■ **WORK REQUEST**
Going from the top of the data below, give again each line through the one containing "können Sie im", both ends kept.

(Collected data)
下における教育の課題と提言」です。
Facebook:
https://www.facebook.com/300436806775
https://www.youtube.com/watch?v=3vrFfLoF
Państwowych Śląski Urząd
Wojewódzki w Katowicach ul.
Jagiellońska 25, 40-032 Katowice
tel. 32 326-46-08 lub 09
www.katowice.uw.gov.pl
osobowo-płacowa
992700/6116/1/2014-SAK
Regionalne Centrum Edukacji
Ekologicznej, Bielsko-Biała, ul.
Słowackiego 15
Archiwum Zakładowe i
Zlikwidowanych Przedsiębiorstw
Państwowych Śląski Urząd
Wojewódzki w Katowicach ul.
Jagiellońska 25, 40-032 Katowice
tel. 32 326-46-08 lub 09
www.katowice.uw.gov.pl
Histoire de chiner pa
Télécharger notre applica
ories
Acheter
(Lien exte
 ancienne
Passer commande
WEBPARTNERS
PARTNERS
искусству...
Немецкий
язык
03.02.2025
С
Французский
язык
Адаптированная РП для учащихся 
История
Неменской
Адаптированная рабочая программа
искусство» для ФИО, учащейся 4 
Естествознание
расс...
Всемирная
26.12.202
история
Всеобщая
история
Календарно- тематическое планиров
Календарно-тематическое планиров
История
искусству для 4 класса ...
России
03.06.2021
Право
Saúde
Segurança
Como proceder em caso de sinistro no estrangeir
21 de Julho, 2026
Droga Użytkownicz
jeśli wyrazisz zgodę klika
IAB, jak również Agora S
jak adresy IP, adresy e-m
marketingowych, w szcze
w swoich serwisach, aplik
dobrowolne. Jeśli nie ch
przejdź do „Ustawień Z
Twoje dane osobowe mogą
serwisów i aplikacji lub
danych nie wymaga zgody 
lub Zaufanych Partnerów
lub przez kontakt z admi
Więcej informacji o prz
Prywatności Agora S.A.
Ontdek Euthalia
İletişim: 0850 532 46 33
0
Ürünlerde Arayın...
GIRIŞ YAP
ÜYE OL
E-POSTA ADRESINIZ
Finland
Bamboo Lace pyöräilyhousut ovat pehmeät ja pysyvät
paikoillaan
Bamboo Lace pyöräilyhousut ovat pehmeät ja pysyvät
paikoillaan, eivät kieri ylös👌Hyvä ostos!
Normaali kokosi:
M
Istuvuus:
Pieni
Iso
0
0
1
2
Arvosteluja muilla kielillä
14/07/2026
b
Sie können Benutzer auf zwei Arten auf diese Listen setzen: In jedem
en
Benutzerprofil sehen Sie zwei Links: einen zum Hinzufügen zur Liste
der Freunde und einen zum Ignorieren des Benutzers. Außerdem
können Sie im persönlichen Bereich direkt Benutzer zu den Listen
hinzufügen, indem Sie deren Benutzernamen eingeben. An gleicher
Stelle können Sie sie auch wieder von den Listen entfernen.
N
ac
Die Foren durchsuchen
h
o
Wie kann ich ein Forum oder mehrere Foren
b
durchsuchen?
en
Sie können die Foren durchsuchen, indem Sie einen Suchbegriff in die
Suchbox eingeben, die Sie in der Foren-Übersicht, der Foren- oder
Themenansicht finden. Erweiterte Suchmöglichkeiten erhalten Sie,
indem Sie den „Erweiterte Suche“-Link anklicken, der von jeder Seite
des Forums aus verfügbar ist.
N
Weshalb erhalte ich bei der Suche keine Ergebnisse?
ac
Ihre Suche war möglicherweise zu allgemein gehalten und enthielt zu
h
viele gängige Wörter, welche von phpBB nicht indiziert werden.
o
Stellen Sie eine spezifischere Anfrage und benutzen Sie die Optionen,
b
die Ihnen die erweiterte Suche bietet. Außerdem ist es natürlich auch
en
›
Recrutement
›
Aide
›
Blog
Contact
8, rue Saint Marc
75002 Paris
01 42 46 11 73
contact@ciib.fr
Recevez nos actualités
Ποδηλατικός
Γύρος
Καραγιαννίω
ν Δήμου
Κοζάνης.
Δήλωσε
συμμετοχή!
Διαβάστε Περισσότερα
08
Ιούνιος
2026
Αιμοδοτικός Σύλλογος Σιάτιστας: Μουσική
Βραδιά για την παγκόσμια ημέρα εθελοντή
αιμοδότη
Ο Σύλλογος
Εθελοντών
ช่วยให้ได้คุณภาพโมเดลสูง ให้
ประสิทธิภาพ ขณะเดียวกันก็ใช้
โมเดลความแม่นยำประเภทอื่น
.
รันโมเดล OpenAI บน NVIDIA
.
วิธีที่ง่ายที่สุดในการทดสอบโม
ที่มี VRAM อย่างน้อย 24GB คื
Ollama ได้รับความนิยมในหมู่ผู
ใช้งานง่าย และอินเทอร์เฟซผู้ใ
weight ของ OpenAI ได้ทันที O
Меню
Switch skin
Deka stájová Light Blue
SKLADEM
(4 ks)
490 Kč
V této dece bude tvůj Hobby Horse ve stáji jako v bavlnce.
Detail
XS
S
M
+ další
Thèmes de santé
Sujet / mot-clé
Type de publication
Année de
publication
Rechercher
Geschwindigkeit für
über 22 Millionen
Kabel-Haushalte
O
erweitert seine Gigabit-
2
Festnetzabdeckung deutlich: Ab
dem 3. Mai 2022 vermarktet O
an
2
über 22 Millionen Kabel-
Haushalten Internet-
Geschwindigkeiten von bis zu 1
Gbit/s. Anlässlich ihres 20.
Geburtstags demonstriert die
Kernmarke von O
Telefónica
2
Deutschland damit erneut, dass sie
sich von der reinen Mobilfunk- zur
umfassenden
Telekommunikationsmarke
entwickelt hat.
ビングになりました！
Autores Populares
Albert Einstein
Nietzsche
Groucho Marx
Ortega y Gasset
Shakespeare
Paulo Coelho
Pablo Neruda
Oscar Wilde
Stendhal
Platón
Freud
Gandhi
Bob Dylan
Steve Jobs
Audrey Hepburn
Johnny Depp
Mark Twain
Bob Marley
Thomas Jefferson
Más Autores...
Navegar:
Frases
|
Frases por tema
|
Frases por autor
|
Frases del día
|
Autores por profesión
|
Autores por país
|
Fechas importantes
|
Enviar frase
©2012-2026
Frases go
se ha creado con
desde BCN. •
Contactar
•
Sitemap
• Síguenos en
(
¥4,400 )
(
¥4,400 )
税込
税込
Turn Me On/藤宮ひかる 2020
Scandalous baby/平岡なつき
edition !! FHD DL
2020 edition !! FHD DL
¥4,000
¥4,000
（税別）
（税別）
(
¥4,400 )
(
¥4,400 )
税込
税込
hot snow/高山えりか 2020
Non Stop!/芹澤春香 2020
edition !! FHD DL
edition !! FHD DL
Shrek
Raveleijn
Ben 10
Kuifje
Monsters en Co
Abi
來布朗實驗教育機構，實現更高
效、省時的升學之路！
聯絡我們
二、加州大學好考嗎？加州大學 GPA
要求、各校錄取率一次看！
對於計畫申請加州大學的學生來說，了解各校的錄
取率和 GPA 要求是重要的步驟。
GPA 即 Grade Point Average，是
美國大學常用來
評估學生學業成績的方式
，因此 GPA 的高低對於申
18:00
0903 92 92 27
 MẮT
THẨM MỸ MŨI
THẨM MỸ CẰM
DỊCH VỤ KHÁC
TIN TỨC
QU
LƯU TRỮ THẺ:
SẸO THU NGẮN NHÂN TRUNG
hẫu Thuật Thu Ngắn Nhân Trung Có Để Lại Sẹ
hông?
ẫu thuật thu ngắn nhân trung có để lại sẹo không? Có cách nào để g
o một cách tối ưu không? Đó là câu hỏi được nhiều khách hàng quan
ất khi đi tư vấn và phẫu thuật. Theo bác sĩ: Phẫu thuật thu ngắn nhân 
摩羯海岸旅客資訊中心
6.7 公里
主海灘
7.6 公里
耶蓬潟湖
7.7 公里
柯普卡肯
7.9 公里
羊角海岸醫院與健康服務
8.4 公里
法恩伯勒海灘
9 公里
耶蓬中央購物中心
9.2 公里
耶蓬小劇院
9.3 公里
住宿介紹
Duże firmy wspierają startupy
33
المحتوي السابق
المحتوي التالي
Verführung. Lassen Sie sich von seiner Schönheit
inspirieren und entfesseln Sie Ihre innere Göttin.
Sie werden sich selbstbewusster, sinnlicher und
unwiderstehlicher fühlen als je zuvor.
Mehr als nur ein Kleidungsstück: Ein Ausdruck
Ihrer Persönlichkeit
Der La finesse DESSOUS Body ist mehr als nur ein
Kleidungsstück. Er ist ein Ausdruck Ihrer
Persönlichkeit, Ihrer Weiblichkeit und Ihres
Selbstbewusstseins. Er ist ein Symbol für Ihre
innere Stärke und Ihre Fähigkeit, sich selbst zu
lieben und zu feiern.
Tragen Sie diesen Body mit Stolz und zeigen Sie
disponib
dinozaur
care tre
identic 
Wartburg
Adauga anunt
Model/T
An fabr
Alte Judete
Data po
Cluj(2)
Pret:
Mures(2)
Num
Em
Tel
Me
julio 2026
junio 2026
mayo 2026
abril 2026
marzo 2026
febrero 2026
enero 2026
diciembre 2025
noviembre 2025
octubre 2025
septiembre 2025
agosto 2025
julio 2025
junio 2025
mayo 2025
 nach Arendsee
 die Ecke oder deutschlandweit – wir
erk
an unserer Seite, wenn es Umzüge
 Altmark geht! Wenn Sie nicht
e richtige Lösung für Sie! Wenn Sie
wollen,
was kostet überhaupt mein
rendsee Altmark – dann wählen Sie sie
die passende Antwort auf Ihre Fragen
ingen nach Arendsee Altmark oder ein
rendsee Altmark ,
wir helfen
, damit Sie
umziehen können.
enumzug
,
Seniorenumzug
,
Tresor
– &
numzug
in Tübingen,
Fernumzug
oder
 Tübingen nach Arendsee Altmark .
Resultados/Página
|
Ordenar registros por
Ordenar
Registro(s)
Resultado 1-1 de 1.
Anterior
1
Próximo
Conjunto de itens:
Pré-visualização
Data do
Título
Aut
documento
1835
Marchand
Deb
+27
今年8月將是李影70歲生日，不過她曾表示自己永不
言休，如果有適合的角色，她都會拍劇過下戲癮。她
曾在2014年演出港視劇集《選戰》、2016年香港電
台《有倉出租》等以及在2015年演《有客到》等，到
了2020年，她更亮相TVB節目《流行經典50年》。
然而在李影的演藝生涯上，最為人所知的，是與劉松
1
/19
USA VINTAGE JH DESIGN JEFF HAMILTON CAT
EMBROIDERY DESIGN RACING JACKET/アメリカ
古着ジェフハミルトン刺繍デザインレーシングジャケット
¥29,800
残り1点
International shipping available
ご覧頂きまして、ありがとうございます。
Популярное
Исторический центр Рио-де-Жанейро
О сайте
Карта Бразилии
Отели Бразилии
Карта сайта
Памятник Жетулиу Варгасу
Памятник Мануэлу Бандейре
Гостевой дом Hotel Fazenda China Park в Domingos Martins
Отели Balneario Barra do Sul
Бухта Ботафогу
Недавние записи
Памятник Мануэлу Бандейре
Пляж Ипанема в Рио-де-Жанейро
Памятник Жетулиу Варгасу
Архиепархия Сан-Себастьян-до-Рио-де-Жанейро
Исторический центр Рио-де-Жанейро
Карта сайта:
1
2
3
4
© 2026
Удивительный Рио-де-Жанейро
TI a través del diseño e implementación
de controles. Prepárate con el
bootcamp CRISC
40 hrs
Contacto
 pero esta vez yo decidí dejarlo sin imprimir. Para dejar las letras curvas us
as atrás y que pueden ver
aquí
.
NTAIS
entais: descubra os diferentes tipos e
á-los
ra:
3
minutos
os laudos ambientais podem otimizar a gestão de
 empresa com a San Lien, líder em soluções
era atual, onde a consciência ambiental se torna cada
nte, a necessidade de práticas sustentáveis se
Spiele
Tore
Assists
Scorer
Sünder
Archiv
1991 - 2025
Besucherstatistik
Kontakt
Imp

■ **EXERCISE RESULT**
下における教育の課題と提言」です。
Facebook:
https://www.facebook.com/300436806775
https://www.youtube.com/watch?v=3vrFfLoF
Państwowych Śląski Urząd
Wojewódzki w Katowicach ul.
Jagiellońska 25, 40-032 Katowice
tel. 32 326-46-08 lub 09
www.katowice.uw.gov.pl
osobowo-płacowa
992700/6116/1/2014-SAK
Regionalne Centrum Edukacji
Ekologicznej, Bielsko-Biała, ul.
Słowackiego 15
Archiwum Zakładowe i
Zlikwidowanych Przedsiębiorstw
Państwowych Śląski Urząd
Wojewódzki w Katowicach ul.
Jagiellońska 25, 40-032 Katowice
tel. 32 326-46-08 lub 09
www.katowice.uw.gov.pl
Histoire de chiner pa
Télécharger notre applica
ories
Acheter
(Lien exte
 ancienne
Passer commande
WEBPARTNERS
PARTNERS
искусству...
Немецкий
язык
03.02.2025
С
Французский
язык
Адаптированная РП для учащихся 
История
Неменской
Адаптированная рабочая программа
искусство» для ФИО, учащейся 4 
Естествознание
расс...
Всемирная
26.12.202
история
Всеобщая
история
Календарно- тематическое планиров
Календарно-тематическое планиров
История
искусству для 4 класса ...
России
03.06.2021
Право
Saúde
Segurança
Como proceder em caso de sinistro no estrangeir
21 de Julho, 2026
Droga Użytkownicz
jeśli wyrazisz zgodę klika
IAB, jak również Agora S
jak adresy IP, adresy e-m
marketingowych, w szcze
w swoich serwisach, aplik
dobrowolne. Jeśli nie ch
przejdź do „Ustawień Z
Twoje dane osobowe mogą
serwisów i aplikacji lub
danych nie wymaga zgody 
lub Zaufanych Partnerów
lub przez kontakt z admi
Więcej informacji o prz
Prywatności Agora S.A.
Ontdek Euthalia
İletişim: 0850 532 46 33
0
Ürünlerde Arayın...
GIRIŞ YAP
ÜYE OL
E-POSTA ADRESINIZ
Finland
Bamboo Lace pyöräilyhousut ovat pehmeät ja pysyvät
paikoillaan
Bamboo Lace pyöräilyhousut ovat pehmeät ja pysyvät
paikoillaan, eivät kieri ylös👌Hyvä ostos!
Normaali kokosi:
M
Istuvuus:
Pieni
Iso
0
0
1
2
Arvosteluja muilla kielillä
14/07/2026
b
Sie können Benutzer auf zwei Arten auf diese Listen setzen: In jedem
en
Benutzerprofil sehen Sie zwei Links: einen zum Hinzufügen zur Liste
der Freunde und einen zum Ignorieren des Benutzers. Außerdem
können Sie im persönlichen Bereich direkt Benutzer zu den Listen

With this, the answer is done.